For the foregoing reasons, we hold that the BIA did not err by denying as untimely Ccayhuari's petition to reopen his removal proceedings. 8 U.S.C. § 1229a(c)(7)(C)(i) requires that a motion to reopen be filed within 90 days of a final order of removal. 8 U.S.C. § 1101(a)(47)(B) mandates that an order of removal becomes final upon the earlier of (i) a BIA determination affirming the order or (ii) the expiration of the deadline to seek the BIA's review of the order. Accordingly, Ccayhuari should have filed his motion to reopen within 90 days of the BIA's November 12, 2002, order summarily affirming the IJ's determination that Ccayhuari was removable and ordering his removal if he failed to voluntarily depart within 30 days of the date of the order. Because Ccayhuari filed his motion to reopen on February 17, 2006, nearly four years after the order of removal became final, the BIA correctly determined that it was untimely.

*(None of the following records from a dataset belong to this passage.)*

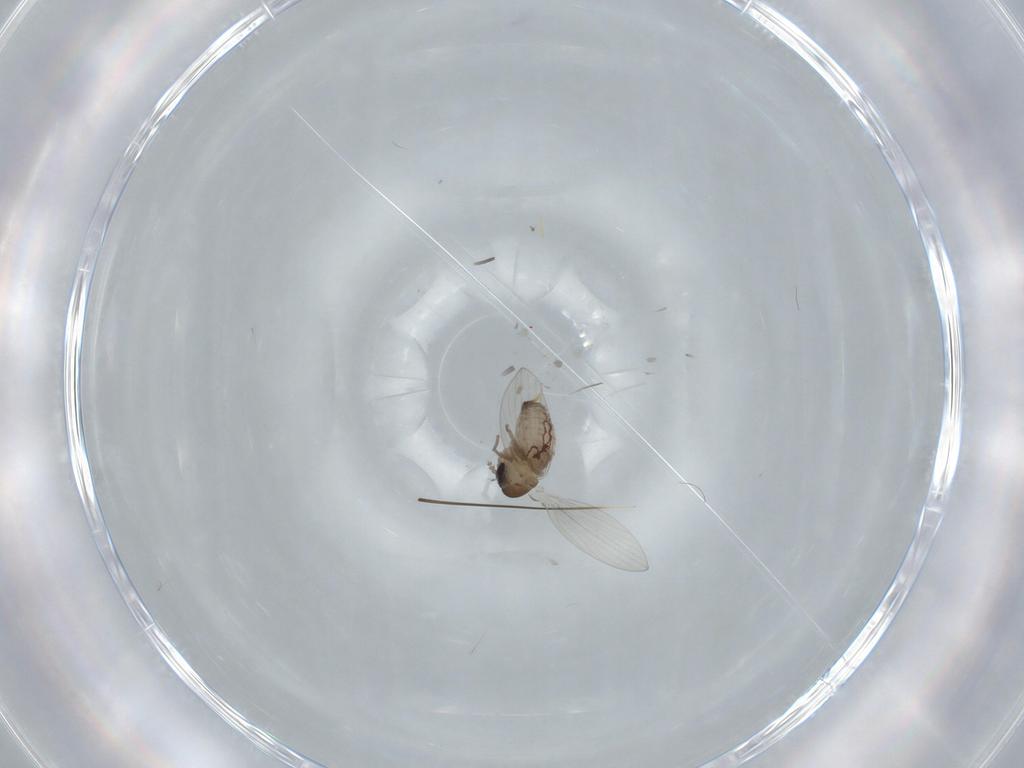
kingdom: Animalia
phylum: Arthropoda
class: Insecta
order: Diptera
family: Psychodidae
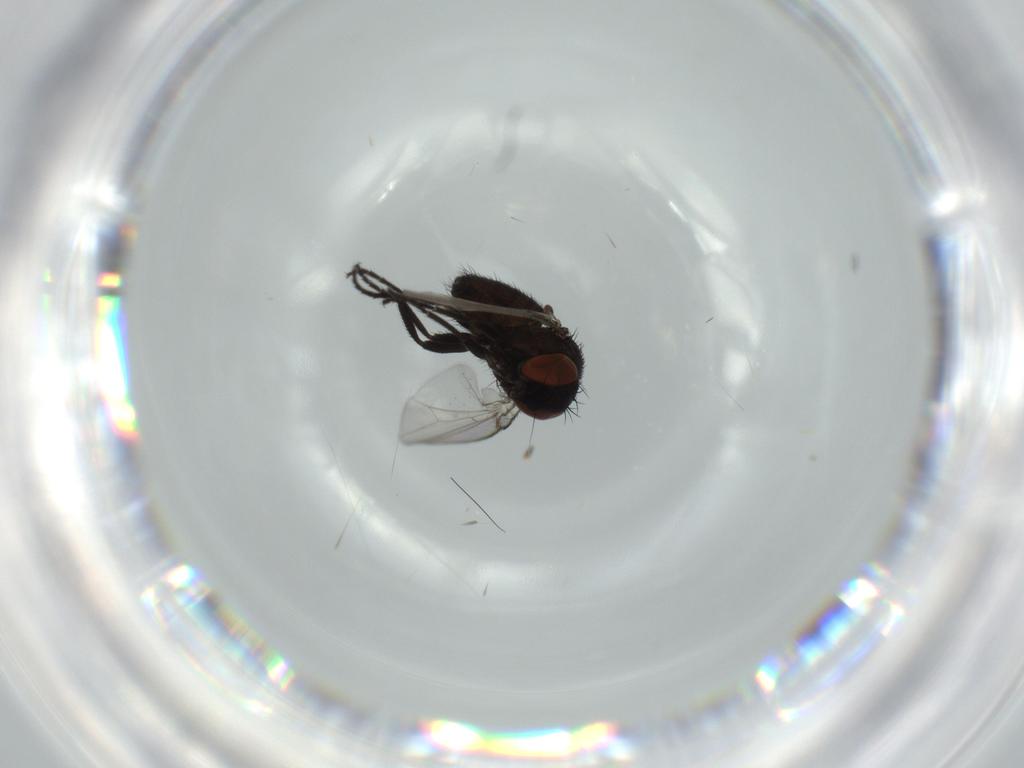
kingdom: Animalia
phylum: Arthropoda
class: Insecta
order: Diptera
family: Milichiidae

PETITION FOR REVIEW DENIED.

FOOTNOTES

1.  “As of March 2003, INS became United States Citizenship and Immigration Services, an agency within the Department of Homeland Security.” Lopez-Rodriguez v. Mukasey, 536 F.3d 1012, 1013 n.1 (9th Cir.2008).

2.  The decision in Vega was issued four days after we heard arguments in this case.

3.  8 C.F.R. § 1241.1 was issued by the Department of Homeland Security in 2005, Thapa v. Gonzales, 460 F.3d 323, 333 (2d Cir.2006), which was after the BIA's order was issued in this case but before Ccayhuari moved to reopen his removal proceedings.